Nottaway Plantation 1

Un coup d'œil à ma montre me ramena à la réalité ... mais lorsque je descendis le grand escalier, je replongai dans le temps et m'imaginai être Scarlett O'Hara. Hélas, personne ne m'attendait lorsque ma sandale se posa sur le tapis usé. Je rejoignis les invités dans la salle de bal. La chaleur du feu dans la cheminée chassa les frissons que je ne parvenais pas à dissimuler. J'avais l'impression d'entendre les balles siffler à mes oreilles.

Le propriétaire en était à ses dernières explications. Je me sentais comme une élève indisciplinée arrivant en retard à un cours. En parfait gentleman, il fit mine de m'ignorer. La musique, comme venue d'un orchestre invisible, enveloppa la salle. Devinant mon esprit romantique, avec galanterie, il m'invita à danser. Trop vite on annonça le souper. Une femme, à la peau noire, portant robe foncée, tablier amidonné, se tenait à la porte de la salle à dîner - on aurait dit Aunt Gemina sortie de ma boîte de mélange à crêpes. Quel ravissement! La décoration était à couper le souffle. Si imposante! La table avait pris l'allure des grandes réceptions. Les assiettes, disposées sur la nappe de dentelles, brillaient de toutes leurs gravures. Le plafonnier mettait des reflets tendres sur les cuivres et les bougies scintillantes donnaient des reflets dorés sur le cristal. Au dehors, le chant des cigales arrivait jusqu'à nous et se mêlaient à nos conversations, pénétrant par les larges porte-fenêtres en même temps que le parfum des bougainvillées.

Au Menu, un repas typique des plantations, comme on le sert encore dans les familles cajuns, les mêmes vieilles recettes de l'époque ...

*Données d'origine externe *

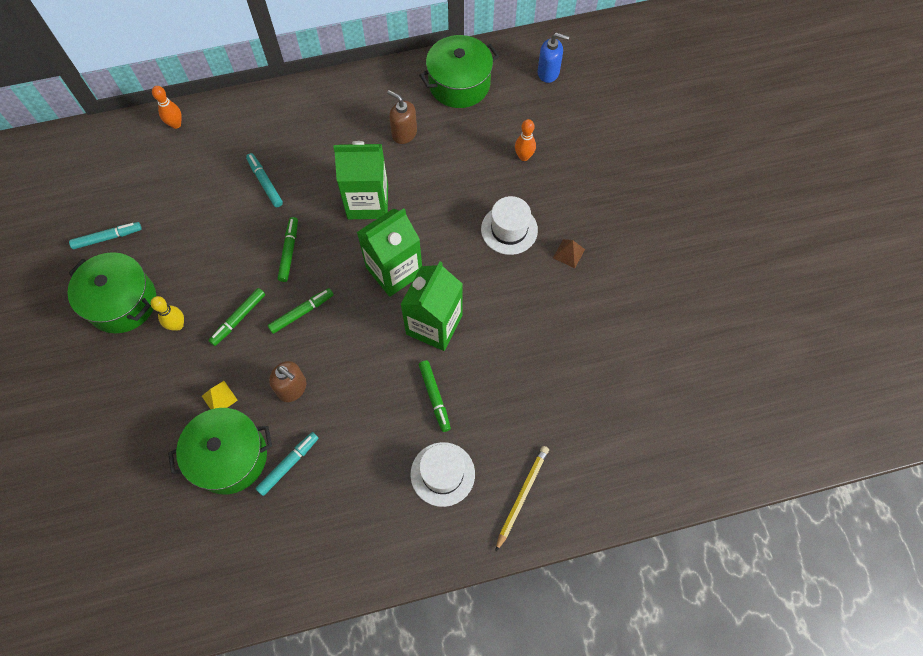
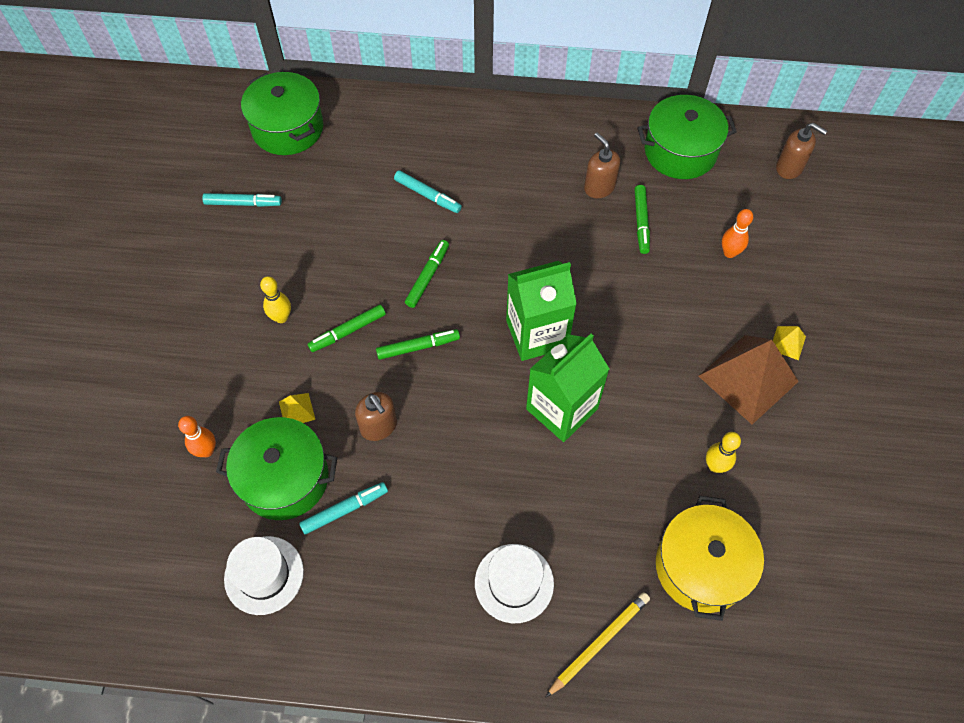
camera: 20 degrees right, 5 degrees down
(122, 302) = (233, 275): green pot -> green pot (287, 128)
(176, 124) = (355, 107): orange bowling pin -> orange bowling pin (206, 451)
(265, 183) = (427, 195): turquoise marker -> turquoise marker turned 135 degrees clockwise
(367, 202) = (533, 249): green carton -> none
(434, 397) = (534, 491): green marker -> green marker (641, 222)
(509, 229) = (685, 329): white hat -> white hat (264, 575)
(548, 72) = (789, 168): blue soap dispenser -> brown soap dispenser
(565, 330) = (715, 466): none -> yellow bowling pin
(568, 253) = (748, 378): brown pyramid -> brown pyramid, size x2.35
(579, 411) = (701, 567): none -> yellow pot
(590, 215) = (787, 343): none -> yellow pyramid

Gâteau de crabe noir sur aubergine
Bouchées de boudin
Soupe aux okras
Alligator des bayous en sauce piquante
Étouffée d'écrevisses
Pouding au pain, sauce au rhum
Tarte aux pacanes des Plantations

Lorsque nous quittâmes notre hôte pour regagner la limousine, un chat sorti, on ne sait d'où, vint avec gentillesse promener son nez sur l'ourlet de ma robe. Taquin, il joua avec les rubans puis, bombant le dos pour avoir une caresse, fila ensuite, heureux, vers le manoir. Les chiens vinrent gambader autour de nous, poussèrent quelques jappements en guise d'adieu et partirent dociles, dormir dans leur niche.

La route était presque déserte. Nous étions silencieux, imprégnés de ce passé, résistants au présent. Une lune complice éclairait les champs de coton, s'attardant à nous donner un spectacle féerique, un "lagniappe" à une journée mémorable.

Lorsque, revenue à mon hôtel, la fleur de laurier rose que j'avais piquée dans mes cheveux tomba ... j'eus la certitude que j'étais née ... un siècle trop tard!